One particularly concerning finding involved the Comisión Federal de Electricidad (CFE), Mexico’s state-owned electric utility, which was transmitting internal communications in the clear. These communications included sensitive customer information, equipment failures, and safety hazards. Such vulnerabilities in critical infrastructure pose significant risks, as malicious actors could potentially access and exploit this data for nefarious purposes.
The Global Nature of the Problem
The study’s geographical scope is not limited to the US and Mexico. The researchers only examined a small fraction of the satellites orbiting the Earth, covering an area that included much of the Western Hemisphere, including the Pacific Ocean. However, this small sample indicates that satellites transmitting unencrypted data are widespread, and anyone with access to the right equipment can intercept the communications.
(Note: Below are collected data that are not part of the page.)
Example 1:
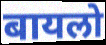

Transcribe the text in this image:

बायलो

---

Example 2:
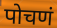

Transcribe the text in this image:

पोचणं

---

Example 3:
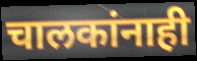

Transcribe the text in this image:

चालकांनाही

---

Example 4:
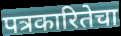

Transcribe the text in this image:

पत्रकारितेचा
Furthermore, the use of satellites for data transmission is not limited to telecom networks and military operations. Researchers found that even seemingly innocuous data, such as passengers’ browsing activities on in-flight Wi-Fi networks, was being transmitted without encryption. While many in-flight networks use HTTPS encryption for browsing, other forms of communication—such as media broadcasts—remain exposed.
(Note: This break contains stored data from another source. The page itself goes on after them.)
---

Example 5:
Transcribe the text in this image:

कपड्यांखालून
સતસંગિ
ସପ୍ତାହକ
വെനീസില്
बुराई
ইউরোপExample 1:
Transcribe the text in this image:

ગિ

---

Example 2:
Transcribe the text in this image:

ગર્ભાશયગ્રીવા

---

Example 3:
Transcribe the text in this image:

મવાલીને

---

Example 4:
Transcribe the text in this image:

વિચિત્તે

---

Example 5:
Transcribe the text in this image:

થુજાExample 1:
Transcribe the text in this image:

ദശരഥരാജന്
The possibility of hackers exploiting this vulnerability is a real concern. With the right tools, they could potentially perform cyberattacks on a global scale. Even without sophisticated hacking techniques, the availability of such data presents a significant risk for privacy, corporate security, and national defense.
Low Barriers to Exploitation
Perhaps the most disturbing aspect of the researchers’ findings is how easily the data was accessed. The hardware required for this operation was basic and inexpensive—anyone with a modest investment in satellite equipment could replicate the research and collect their own cache of sensitive data. The ease with which the researchers intercepted these signals highlights the minimal barriers to exploitation and suggests that intelligence agencies, hackers, and even rogue actors could be listening in on these unencrypted communications.
Matt Blaze, a cybersecurity expert from Georgetown University, emphasized the low entry threshold for this kind of surveillance: “This was not NSA-level resources. This was DirecTV-user-level resources.” Given that the researchers’ findings were based on easily accessible equipment, it’s likely that many others—whether government agencies or individuals with malicious intent—are already taking advantage of these vulnerabilities.
A Call for Urgent Action
In light of these revelations, experts are calling for immediate action to secure satellite communications and prevent further leaks of sensitive data. Encryption should be standard practice for all satellite communications, and companies and governments must prioritize security measures before they fall victim to cyberattacks or espionage. The researchers have already made their software tool, which can interpret satellite data, available to the public, encouraging further scrutiny and awareness.
As satellite technology continues to evolve and expand, the risks associated with unsecured transmissions will only grow. Governments, telecom companies, and corporations must recognize that the stakes are too high to leave their satellite communications unprotected.